// the find
fim-ai/fim-one
Open-source agent platform for Global × China enterprises — wire every system through one agent core. Self-hosted, any LLM.
FIM One is a self-hosted agent platform aimed at enterprises that straddle the Global/China software divide — it connects ERP, CRM, OA, and databases (including China-specific ones like DM, KingbaseES, and GBase that no other agent platform touches) through a single FastAPI/Next.js core. The three delivery modes (standalone assistant, embeddable copilot, central hub) cover the main enterprise deployment patterns without requiring separate installs. The target audience is a narrow but underserved one: IT teams in multinationals or Chinese enterprises that have to juggle both stacks simultaneously.
The China-stack database connectors are the real differentiator. Supporting DM, KingbaseES, GBase, and Highgo out of the box is not something you'll find in LangChain or n8n, and it reflects actual enterprise reality in China rather than a feature list padded for demos. The progressive disclosure meta-tools design is worth paying attention to — instead of handing the LLM the entire tool surface at once, it exposes a subset and fetches details on demand, which they claim cuts token usage 80%+. The Hook System running outside the LLM loop for human-in-the-loop approvals (posting an Approve/Reject card to a Feishu group and blocking until someone taps it) is architecturally correct — deterministic enforcement should never be inside the model's reasoning loop. The DAG planner with runtime decomposition, parallel asyncio execution, and up to three auto re-plan rounds is more production-grade than most agent frameworks that just chain LLM calls sequentially.

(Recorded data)
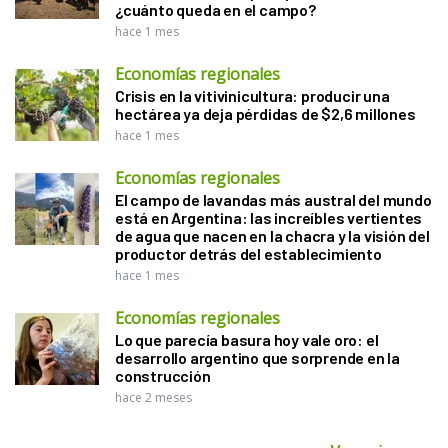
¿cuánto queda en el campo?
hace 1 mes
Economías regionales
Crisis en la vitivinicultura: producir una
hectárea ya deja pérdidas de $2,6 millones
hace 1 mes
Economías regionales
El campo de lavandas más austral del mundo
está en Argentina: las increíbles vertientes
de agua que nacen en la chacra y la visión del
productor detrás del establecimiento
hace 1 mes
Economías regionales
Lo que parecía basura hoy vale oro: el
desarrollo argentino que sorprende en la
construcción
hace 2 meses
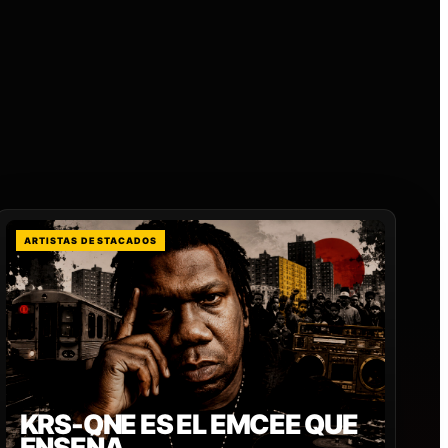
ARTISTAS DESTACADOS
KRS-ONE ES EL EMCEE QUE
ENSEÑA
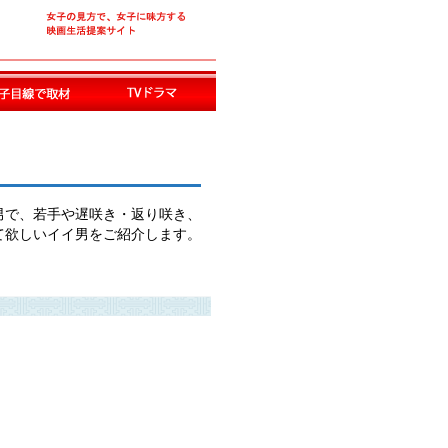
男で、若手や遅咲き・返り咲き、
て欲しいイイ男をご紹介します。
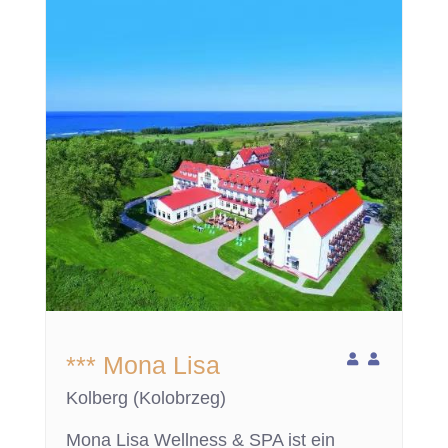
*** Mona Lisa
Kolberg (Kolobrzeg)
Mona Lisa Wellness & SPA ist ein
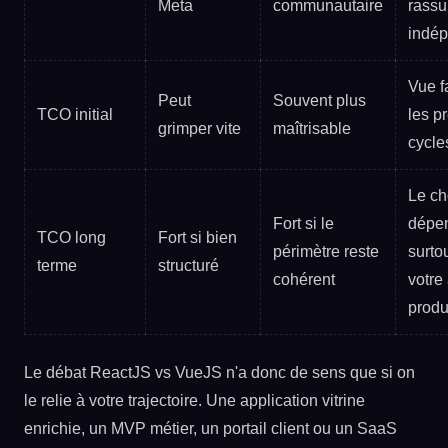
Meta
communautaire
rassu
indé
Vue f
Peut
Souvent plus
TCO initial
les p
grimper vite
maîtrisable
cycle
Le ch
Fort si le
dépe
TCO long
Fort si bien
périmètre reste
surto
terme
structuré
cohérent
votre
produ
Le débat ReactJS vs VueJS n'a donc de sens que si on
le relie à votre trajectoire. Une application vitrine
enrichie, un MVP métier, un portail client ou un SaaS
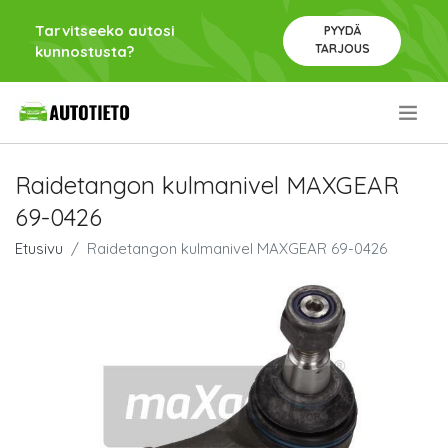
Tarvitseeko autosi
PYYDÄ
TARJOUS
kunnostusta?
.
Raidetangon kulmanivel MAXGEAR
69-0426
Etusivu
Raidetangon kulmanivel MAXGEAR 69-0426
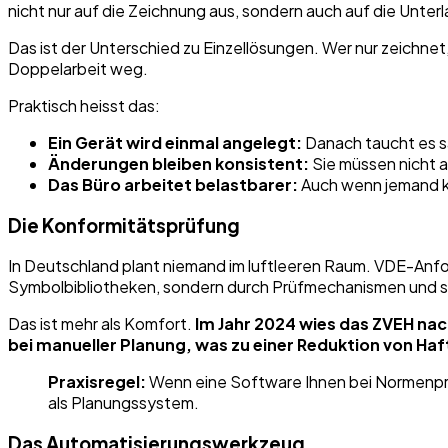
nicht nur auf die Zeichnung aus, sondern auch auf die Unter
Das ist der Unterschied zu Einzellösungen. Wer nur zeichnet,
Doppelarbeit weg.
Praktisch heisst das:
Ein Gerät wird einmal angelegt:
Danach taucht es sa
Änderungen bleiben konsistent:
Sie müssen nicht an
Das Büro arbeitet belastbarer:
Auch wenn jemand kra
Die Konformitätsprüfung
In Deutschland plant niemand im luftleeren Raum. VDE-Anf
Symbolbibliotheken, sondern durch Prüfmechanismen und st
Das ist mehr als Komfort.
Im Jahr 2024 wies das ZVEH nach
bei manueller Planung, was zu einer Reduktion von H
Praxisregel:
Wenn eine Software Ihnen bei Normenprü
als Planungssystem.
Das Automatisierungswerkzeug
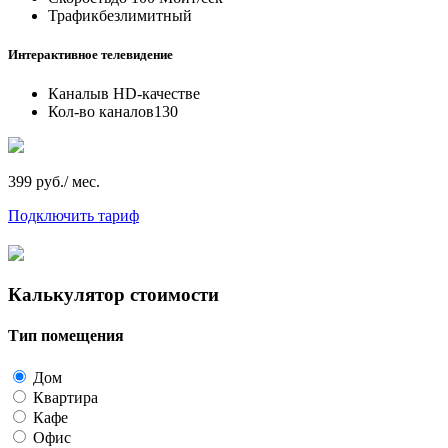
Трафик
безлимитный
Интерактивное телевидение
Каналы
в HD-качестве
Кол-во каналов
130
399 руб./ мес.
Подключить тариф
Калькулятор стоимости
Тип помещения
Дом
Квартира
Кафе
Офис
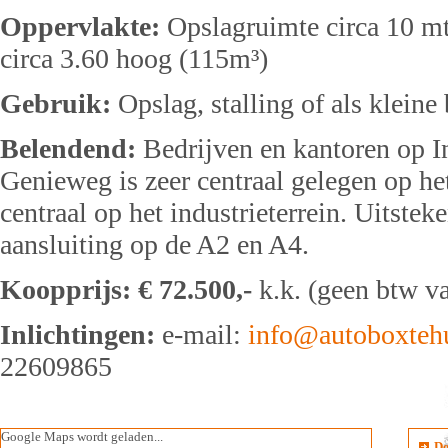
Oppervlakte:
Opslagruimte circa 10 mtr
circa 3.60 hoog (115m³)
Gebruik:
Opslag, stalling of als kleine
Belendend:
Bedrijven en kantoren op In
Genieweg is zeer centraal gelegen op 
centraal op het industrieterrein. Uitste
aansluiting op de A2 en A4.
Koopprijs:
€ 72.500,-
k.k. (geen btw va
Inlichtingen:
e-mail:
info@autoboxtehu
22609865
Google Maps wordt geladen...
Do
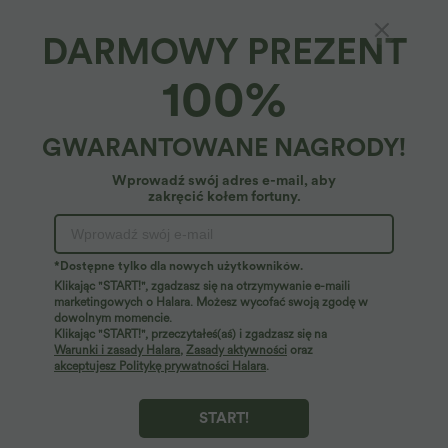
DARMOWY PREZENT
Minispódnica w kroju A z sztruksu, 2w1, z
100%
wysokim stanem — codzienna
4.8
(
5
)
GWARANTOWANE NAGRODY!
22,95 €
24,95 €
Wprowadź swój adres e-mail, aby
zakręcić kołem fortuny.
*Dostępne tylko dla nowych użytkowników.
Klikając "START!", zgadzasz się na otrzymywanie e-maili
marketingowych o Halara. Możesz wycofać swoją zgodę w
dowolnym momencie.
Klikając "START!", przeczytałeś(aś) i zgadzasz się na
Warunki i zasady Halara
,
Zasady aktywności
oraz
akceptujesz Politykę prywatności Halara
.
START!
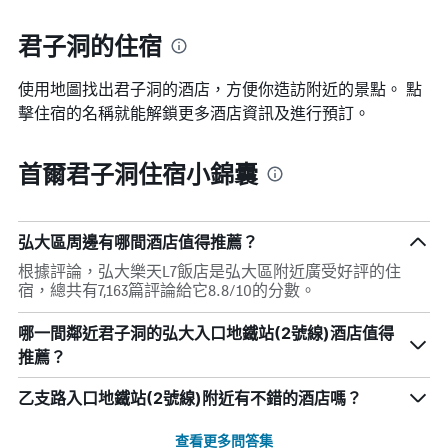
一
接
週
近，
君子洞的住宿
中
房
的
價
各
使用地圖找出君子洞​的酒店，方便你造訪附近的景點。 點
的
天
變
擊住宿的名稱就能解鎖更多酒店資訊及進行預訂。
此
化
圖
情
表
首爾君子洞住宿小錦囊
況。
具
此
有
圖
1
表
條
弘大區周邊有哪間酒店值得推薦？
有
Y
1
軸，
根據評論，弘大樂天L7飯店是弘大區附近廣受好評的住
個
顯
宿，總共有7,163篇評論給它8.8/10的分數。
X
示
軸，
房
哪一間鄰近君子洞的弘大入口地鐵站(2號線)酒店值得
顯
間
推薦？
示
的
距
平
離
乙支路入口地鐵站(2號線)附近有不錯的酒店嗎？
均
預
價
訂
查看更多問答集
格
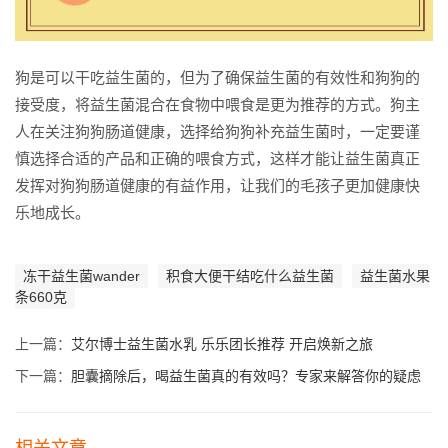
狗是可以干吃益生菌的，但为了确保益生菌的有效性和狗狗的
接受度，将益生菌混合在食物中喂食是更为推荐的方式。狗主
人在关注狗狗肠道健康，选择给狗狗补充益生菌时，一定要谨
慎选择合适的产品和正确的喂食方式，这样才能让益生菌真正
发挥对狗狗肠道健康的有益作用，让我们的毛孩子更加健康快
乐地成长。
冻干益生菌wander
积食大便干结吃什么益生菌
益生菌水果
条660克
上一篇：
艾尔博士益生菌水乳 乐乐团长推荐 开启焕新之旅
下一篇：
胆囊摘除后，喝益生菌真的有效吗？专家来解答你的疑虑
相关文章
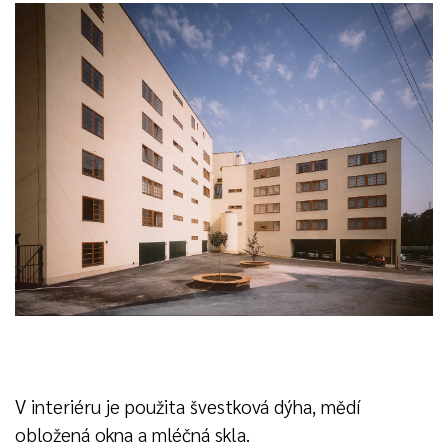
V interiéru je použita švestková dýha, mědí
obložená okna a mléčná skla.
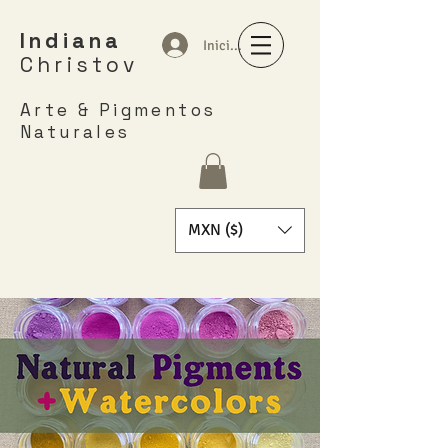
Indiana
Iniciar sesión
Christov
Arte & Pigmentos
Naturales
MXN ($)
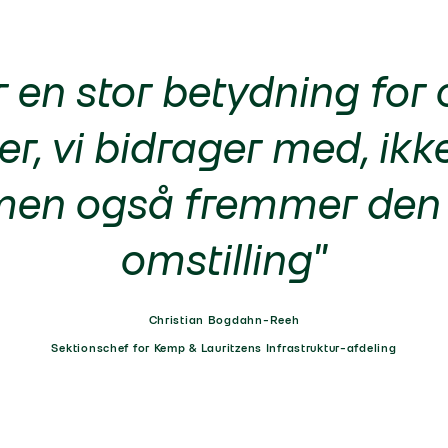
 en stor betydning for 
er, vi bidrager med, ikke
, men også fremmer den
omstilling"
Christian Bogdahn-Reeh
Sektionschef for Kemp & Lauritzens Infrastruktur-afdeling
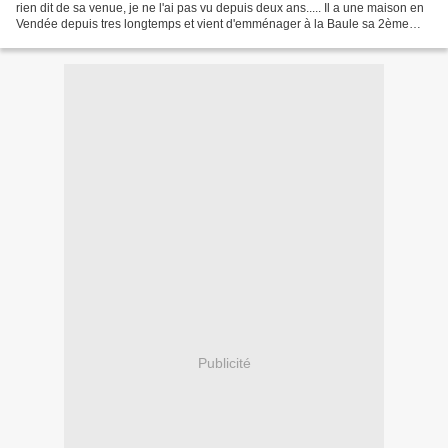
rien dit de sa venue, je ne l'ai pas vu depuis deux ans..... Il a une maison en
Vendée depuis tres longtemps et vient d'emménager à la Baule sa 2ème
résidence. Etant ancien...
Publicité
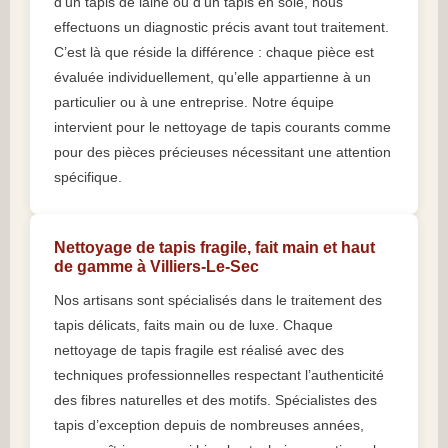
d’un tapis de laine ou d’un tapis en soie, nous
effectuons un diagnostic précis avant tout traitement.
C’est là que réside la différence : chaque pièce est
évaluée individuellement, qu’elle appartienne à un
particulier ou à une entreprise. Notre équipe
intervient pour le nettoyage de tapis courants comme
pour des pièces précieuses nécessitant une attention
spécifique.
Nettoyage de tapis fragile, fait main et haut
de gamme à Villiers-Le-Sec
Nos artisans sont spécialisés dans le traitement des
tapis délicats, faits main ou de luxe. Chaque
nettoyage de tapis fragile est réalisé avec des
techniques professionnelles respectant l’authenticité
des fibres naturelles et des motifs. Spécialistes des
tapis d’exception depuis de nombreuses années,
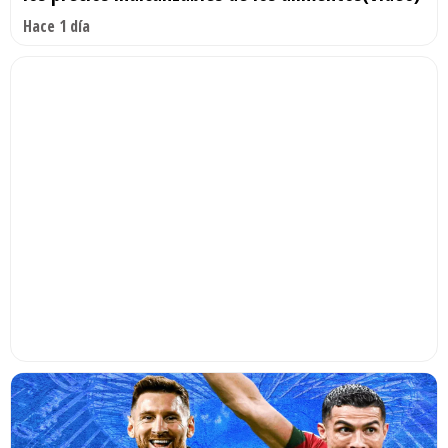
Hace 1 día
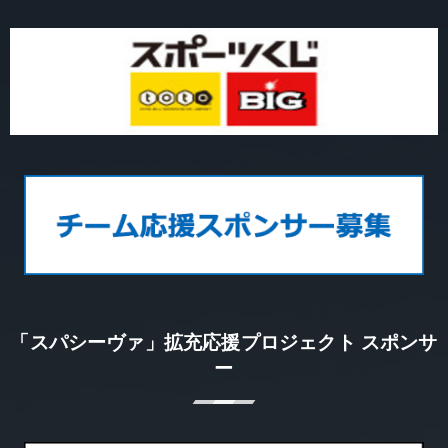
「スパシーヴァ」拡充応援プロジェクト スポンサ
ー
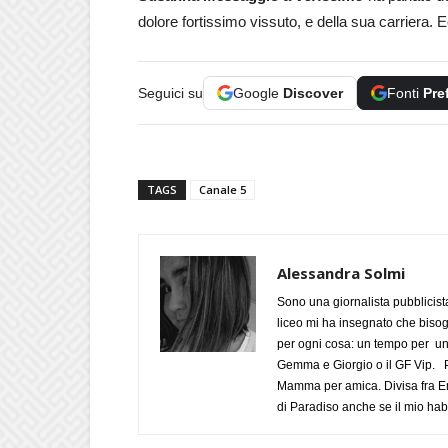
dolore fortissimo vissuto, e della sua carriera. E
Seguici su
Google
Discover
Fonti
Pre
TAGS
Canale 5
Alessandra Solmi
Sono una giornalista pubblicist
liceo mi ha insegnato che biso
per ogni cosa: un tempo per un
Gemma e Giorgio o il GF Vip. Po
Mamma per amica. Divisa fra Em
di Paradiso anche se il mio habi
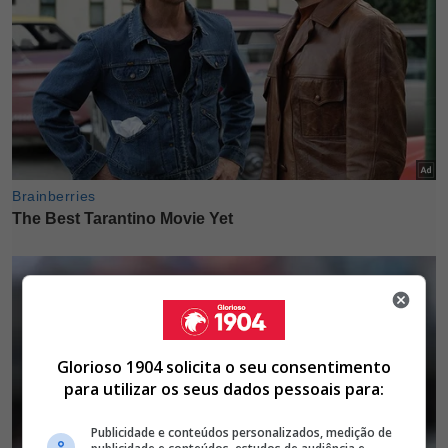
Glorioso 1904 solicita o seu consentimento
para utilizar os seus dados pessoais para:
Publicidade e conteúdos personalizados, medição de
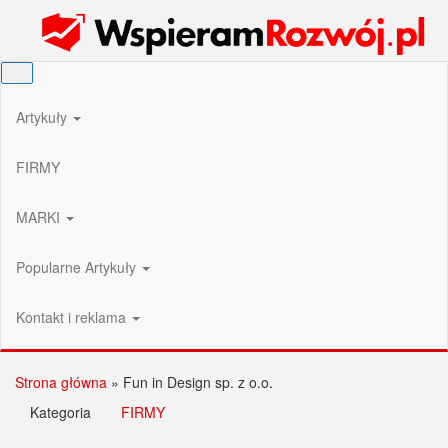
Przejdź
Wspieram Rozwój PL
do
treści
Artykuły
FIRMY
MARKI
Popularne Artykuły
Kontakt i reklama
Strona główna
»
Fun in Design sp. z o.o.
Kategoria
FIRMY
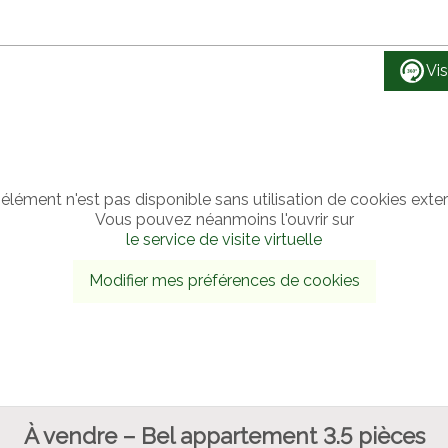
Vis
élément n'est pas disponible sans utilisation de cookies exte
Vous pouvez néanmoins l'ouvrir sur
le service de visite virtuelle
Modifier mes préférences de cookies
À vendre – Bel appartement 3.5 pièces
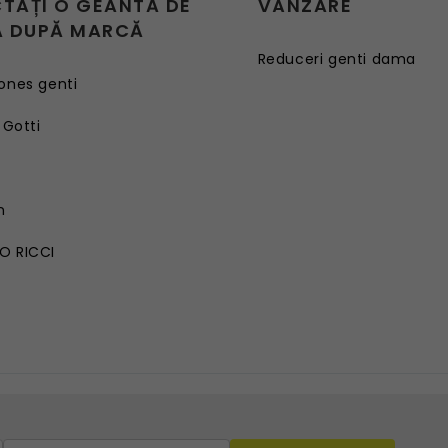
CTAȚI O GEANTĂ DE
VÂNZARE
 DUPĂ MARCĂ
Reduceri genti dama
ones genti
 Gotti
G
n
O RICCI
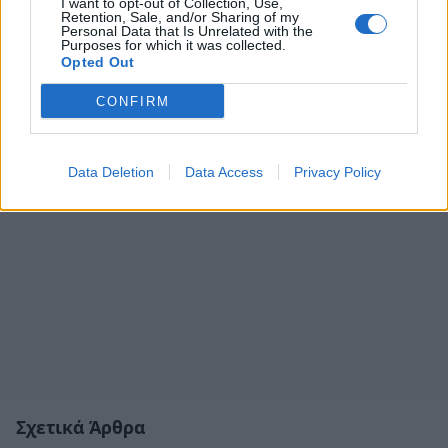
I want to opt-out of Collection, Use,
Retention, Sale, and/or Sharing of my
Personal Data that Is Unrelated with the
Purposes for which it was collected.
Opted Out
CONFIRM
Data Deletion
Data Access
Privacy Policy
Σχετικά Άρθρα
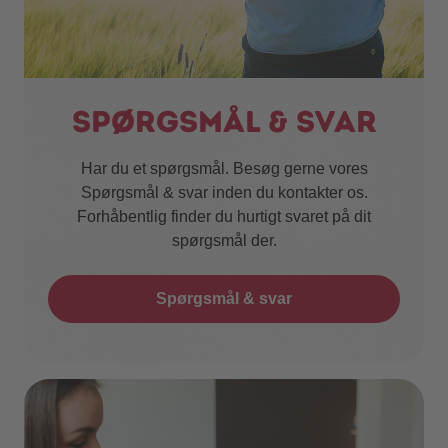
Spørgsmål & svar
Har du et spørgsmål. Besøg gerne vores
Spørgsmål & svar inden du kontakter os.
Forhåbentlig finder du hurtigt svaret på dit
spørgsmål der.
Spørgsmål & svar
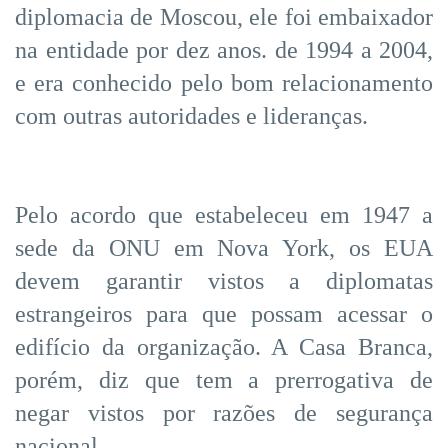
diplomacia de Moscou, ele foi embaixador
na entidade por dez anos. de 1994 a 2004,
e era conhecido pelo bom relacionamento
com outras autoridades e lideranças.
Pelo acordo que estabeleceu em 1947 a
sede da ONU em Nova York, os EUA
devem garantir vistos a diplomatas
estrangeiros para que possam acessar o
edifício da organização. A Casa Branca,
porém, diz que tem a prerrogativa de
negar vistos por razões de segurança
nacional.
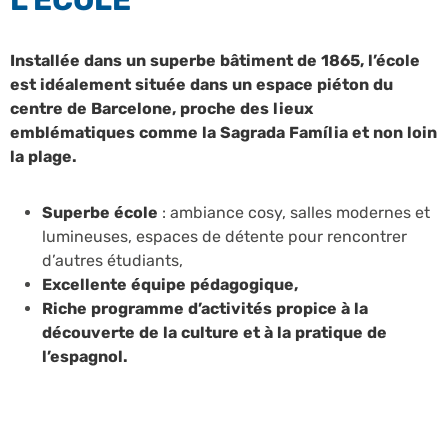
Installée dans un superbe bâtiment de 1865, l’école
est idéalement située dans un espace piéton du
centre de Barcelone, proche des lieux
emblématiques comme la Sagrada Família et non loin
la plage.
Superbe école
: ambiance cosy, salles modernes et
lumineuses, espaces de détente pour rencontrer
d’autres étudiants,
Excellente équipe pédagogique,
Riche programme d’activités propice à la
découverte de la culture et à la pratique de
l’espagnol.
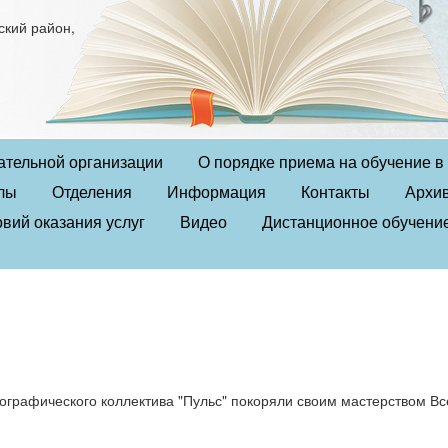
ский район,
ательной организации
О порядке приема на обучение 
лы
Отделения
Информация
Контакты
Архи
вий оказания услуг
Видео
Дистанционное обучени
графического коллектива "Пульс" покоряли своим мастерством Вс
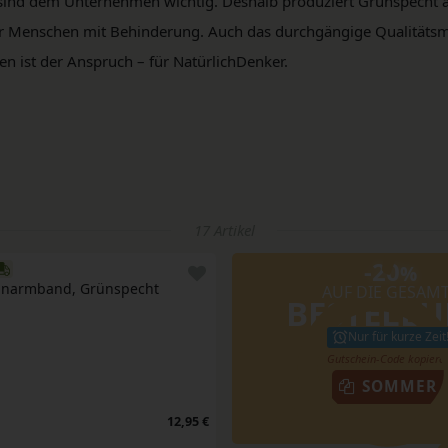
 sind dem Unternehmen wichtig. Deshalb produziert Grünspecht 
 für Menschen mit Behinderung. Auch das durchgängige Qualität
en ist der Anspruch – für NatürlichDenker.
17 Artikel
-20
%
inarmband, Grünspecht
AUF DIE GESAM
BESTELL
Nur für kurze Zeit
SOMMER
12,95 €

PROBLEM A: For each statement, say whether the FIM One write-up agrees with it, answering yes or no and quoting the words from the write-up that settle it: (i) each of FIM One's three delivery modes needs its own separate install; (ii) the Hook System runs inside the LLM loop; (iii) the DAG planner can make up to three automatic re-plan rounds.
PROBLEM B: Please continue the FIM One write-up, starting right after its last sentence.
Nothing in the rows is required here.

ANSWER BOX A:
(i) No: "without requiring separate installs"
(ii) No: "The Hook System running outside the LLM loop"
(iii) Yes: "up to three auto re-plan rounds"

ANSWER BOX B:
The license is 'Source Available,' not open source — multi-tenant SaaS, white-labeling, and competing agent platforms are explicitly prohibited. That matters if you're building a product on top of this rather than deploying it internally. The dev/prod database split (SQLite in dev, PostgreSQL in prod) is a parity gap that will cause surprises; JSON handling, constraint behavior, and query planner behavior differ enough that test environments won't catch real bugs. The RAG pipeline is tightly coupled to Jina AI for embeddings and LanceDB for the vector store — swapping either requires non-trivial refactoring, which is a risk if Jina pricing or reliability becomes an issue. Most of the messaging channels (Slack, Teams, WeCom, Email) are listed on the v0.9 roadmap rather than shipped; Feishu is the only working implementation today, so if your team lives in Slack the integration story is aspirational.